Komponisten und Virtuosen wurden im 18. Jahrhundert vom Glasharmonikafieber erfasst. Mozart war von der Glasharmonika sofort begeistert und hätte sich das Instrument am liebsten gekauft, konnte es sich jedoch nicht leisten. Sein letztes Kammermusikwerk schrieb er für Glasharmonika. Beethoven soll sich am Bleigehalt einer Glasharmonika vergiftet haben. Der Wiener Arzt Anton Mesmer nutzte das Instrument für seine berüchtigten hypnotischen Sitzungen. Benjamin Franklin wiederum hörte Mesmers Spiel in Paris, lehnte jedoch dessen Lehren ab, während George Washington Mesmer Anerkennung zusprach. Die Glasharmonikawelt war klein und kannte sich.

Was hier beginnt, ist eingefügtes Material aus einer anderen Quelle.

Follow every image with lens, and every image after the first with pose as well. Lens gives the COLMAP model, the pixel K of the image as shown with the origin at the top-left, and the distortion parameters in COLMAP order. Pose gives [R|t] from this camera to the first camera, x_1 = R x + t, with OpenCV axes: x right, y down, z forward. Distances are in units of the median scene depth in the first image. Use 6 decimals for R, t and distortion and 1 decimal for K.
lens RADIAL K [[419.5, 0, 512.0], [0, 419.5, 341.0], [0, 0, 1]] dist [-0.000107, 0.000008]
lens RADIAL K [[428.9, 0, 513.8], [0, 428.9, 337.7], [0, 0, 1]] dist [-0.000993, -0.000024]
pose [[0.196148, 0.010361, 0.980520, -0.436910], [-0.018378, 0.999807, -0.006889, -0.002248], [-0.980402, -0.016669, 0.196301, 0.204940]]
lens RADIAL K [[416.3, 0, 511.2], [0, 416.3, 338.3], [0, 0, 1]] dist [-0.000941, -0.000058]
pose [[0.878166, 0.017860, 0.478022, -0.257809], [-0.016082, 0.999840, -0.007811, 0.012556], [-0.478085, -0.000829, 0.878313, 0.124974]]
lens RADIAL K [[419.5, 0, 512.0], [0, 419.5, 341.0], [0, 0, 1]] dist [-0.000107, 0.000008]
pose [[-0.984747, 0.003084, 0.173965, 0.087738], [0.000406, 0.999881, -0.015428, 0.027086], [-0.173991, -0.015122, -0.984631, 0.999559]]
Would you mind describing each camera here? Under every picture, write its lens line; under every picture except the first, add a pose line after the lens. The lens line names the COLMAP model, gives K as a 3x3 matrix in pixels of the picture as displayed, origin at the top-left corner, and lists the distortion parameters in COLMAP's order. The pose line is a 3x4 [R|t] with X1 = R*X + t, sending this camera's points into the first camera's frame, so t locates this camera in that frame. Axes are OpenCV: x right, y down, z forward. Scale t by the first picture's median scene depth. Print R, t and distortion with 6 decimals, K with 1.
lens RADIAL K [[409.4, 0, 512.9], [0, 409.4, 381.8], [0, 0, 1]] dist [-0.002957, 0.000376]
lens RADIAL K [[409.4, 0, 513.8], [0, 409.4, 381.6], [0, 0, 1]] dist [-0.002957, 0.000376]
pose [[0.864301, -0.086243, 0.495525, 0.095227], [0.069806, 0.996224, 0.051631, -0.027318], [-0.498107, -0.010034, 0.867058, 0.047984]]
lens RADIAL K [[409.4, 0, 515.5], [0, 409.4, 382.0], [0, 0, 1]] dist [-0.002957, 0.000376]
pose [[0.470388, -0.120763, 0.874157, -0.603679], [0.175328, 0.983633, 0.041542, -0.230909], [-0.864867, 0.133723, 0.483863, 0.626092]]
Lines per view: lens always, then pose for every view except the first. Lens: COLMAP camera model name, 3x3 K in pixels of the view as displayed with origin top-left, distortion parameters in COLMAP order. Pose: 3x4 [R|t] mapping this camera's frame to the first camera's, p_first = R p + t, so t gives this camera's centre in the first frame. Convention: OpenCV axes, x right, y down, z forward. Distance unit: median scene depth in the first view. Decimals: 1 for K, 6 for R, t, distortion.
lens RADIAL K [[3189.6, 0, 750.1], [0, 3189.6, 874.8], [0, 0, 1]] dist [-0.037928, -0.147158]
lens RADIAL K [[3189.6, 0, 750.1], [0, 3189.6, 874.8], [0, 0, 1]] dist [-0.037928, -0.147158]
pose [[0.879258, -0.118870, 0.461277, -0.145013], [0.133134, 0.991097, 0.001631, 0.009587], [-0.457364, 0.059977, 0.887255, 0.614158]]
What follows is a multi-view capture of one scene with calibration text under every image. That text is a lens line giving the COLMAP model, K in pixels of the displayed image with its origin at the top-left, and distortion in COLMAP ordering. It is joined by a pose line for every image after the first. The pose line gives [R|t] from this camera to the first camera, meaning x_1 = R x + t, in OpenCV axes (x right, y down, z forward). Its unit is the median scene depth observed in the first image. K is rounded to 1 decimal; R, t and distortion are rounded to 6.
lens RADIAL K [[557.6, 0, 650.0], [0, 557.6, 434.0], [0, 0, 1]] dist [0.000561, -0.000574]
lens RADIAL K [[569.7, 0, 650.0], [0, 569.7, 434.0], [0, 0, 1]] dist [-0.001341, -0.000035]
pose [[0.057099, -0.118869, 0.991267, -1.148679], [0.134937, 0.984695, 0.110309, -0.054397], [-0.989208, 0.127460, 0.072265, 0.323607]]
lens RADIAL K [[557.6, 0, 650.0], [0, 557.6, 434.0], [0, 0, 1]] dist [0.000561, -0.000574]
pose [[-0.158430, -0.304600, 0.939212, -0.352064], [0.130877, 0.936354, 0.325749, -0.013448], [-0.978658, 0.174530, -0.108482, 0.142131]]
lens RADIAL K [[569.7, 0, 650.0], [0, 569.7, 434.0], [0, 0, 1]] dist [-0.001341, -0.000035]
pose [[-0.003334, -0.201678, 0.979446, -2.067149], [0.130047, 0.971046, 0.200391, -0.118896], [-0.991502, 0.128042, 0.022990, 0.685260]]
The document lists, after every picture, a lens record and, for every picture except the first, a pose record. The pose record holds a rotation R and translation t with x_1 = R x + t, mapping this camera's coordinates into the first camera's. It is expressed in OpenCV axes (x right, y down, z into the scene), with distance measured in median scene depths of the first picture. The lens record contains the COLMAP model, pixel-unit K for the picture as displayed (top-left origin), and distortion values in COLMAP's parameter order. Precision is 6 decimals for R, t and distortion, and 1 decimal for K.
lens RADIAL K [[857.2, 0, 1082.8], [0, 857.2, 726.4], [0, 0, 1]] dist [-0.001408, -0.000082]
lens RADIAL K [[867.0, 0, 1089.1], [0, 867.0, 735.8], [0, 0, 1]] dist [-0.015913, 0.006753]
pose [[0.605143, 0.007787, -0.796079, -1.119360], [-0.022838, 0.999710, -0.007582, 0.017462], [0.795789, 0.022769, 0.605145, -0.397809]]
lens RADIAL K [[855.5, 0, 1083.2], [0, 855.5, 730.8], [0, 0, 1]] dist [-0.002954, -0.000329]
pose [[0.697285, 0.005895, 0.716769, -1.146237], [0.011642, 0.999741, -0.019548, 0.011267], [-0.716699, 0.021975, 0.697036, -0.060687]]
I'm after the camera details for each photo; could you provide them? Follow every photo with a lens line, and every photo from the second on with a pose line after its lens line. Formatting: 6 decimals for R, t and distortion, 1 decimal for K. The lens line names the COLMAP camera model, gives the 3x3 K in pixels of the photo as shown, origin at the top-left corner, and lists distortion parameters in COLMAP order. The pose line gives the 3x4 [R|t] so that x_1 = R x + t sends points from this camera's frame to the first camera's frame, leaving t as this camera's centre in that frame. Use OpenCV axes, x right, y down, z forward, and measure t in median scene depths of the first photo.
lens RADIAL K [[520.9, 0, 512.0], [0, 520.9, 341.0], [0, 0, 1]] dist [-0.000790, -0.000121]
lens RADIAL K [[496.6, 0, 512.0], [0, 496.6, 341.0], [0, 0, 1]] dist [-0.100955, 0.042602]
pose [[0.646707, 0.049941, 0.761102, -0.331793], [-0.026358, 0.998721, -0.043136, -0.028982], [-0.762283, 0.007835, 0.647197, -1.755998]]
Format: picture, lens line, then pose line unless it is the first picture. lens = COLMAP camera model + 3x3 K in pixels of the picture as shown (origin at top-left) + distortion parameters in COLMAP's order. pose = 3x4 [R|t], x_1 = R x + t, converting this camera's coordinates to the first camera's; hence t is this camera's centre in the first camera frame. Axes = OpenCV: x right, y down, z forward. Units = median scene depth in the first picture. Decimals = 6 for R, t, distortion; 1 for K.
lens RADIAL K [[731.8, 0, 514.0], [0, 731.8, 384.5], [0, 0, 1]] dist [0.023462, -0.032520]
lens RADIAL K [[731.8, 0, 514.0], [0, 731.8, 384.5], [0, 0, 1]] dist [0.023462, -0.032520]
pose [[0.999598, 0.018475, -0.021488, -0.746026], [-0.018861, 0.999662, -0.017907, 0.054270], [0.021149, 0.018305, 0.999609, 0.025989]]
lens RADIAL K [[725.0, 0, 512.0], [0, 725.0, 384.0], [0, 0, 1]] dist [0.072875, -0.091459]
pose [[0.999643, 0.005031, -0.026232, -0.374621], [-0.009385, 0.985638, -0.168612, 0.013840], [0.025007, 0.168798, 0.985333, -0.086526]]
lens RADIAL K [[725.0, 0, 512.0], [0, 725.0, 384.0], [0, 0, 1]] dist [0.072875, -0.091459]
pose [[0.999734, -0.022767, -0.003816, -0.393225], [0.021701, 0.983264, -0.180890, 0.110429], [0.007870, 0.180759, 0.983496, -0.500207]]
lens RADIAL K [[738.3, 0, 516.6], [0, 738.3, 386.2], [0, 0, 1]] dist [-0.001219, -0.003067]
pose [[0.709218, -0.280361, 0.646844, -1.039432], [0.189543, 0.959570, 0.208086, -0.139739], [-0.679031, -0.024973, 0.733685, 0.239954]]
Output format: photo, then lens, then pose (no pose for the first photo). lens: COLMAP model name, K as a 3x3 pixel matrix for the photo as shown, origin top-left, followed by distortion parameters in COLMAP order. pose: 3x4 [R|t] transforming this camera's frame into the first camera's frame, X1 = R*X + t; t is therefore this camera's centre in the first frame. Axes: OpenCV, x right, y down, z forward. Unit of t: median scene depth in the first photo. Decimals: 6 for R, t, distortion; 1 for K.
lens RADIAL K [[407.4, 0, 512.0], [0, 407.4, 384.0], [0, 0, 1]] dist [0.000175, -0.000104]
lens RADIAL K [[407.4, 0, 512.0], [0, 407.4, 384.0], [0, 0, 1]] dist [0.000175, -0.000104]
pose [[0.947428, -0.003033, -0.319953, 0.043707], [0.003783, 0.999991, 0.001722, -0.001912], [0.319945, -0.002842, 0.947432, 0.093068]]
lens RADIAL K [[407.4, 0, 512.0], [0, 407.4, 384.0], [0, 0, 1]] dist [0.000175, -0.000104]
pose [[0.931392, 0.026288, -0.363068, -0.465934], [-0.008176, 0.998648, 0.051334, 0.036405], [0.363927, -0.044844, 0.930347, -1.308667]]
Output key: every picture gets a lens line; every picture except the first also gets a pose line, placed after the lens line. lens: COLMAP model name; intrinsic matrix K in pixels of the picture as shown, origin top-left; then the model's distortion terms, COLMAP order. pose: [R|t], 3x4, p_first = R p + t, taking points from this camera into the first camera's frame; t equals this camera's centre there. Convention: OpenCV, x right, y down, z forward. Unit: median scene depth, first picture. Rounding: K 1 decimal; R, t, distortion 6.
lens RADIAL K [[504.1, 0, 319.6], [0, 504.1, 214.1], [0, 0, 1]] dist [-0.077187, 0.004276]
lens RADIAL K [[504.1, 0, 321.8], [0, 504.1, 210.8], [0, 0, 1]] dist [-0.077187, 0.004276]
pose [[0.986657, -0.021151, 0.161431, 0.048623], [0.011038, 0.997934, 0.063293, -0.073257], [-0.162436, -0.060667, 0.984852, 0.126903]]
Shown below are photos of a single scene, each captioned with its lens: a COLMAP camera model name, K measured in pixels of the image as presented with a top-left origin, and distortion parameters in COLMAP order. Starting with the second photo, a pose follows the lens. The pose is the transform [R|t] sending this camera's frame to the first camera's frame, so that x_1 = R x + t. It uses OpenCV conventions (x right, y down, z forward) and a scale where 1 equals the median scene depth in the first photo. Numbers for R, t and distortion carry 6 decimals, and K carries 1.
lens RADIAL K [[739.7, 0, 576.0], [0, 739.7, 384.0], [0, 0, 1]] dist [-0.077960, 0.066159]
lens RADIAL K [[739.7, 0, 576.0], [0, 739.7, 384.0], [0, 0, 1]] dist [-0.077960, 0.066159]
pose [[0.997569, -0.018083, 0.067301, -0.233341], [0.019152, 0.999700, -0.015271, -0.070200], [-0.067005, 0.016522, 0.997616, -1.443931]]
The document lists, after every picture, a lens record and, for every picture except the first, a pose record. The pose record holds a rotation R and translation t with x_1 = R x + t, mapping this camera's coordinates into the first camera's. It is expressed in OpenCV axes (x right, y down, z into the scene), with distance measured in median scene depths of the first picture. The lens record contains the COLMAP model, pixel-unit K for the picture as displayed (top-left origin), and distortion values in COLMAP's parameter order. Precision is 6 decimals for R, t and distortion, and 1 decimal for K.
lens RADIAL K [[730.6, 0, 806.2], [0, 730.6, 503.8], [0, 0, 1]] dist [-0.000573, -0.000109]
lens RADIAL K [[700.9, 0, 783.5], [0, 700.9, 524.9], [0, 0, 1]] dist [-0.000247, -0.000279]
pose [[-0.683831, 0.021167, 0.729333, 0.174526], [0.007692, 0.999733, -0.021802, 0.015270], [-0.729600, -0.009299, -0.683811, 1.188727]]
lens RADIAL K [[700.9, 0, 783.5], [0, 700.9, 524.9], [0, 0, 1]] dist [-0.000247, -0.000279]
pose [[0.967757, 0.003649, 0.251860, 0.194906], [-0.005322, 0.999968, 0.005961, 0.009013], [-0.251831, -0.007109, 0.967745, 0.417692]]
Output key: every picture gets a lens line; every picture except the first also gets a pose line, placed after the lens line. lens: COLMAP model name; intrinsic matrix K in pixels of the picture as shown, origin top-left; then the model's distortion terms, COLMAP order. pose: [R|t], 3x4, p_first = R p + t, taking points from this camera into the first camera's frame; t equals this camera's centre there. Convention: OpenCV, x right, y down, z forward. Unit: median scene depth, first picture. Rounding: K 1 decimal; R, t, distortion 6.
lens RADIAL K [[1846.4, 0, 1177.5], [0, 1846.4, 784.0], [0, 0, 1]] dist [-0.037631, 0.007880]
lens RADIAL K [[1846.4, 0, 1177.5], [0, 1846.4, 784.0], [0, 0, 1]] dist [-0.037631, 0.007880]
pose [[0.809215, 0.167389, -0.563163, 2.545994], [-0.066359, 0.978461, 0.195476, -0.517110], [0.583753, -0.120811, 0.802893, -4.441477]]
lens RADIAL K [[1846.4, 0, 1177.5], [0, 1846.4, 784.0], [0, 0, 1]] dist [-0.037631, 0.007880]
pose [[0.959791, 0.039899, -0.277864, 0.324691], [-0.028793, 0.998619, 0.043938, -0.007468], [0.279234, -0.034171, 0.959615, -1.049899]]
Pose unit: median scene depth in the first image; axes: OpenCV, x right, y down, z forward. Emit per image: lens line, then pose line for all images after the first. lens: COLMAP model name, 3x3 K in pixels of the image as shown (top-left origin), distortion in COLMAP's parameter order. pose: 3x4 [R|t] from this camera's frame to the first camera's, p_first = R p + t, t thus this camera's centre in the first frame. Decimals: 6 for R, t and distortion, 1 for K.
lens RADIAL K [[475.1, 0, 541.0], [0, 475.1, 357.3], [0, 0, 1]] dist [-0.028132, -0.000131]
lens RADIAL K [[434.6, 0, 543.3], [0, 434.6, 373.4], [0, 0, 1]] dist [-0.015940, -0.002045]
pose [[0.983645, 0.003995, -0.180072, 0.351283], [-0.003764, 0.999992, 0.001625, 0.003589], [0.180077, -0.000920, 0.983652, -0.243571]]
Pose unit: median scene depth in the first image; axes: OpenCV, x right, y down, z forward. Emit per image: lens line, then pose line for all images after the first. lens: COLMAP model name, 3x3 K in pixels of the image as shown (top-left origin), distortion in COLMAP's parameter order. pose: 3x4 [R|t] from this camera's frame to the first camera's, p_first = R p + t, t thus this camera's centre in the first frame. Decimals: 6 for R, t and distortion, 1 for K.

Nach dem 18. Jahrhundert verschwand die Glasharmonika für ein Jahrhundert. Sie war zu leise für die großen romantischen Orchesterapparate. Erst das 20. Jahrhundert entdeckte sie wieder. Von Carl Orff und Richard Strauss bis zu Hans Werner Henze und Karlheinz Stockhausen, im 21. Jahrhundert von Arvo Pärt bis zu Jörg Widmann, schrieben zahlreiche zeitgenössische Komponisten Werke für Glasharmonika.

Mut zur Virtuosität jenseits professioneller Politik

Dass sich Politiker und Musiker heutzutage noch anlässlich eines Musikinstruments treffen und sich etwa über eigene Spielerfahrungen austauschen, klingt unvorstellbar. Während für die Spieltheorie Nobelpreise verliehen werden, rückt das gemeinsame Spielen in den Hintergrund. Alles Handeln ist auf persönliche Vorteile ausgerichtet. Spielerische Herangehensweisen, Neugier und Erfindergeist gehen in einer rein realpolitisch geprägten Atmosphäre unter. Überhaupt gibt es nur wenige Politiker, die ein Instrument spielen können. Emmanuel Macron gehört zu ihnen.

Politik, Musik und Glas haben immer wieder eine gemeinsame Geschichte. Nicht jeder hat das Fingerspitzengefühl, Gläser zum Klingen zu bringen. Dann und wann hilft vielleicht ein Spaziergang an der Spree. An der Brücke zur Museumsinsel steht gelegentlich ein Mann mit Klapptisch und ein paar Gläsern.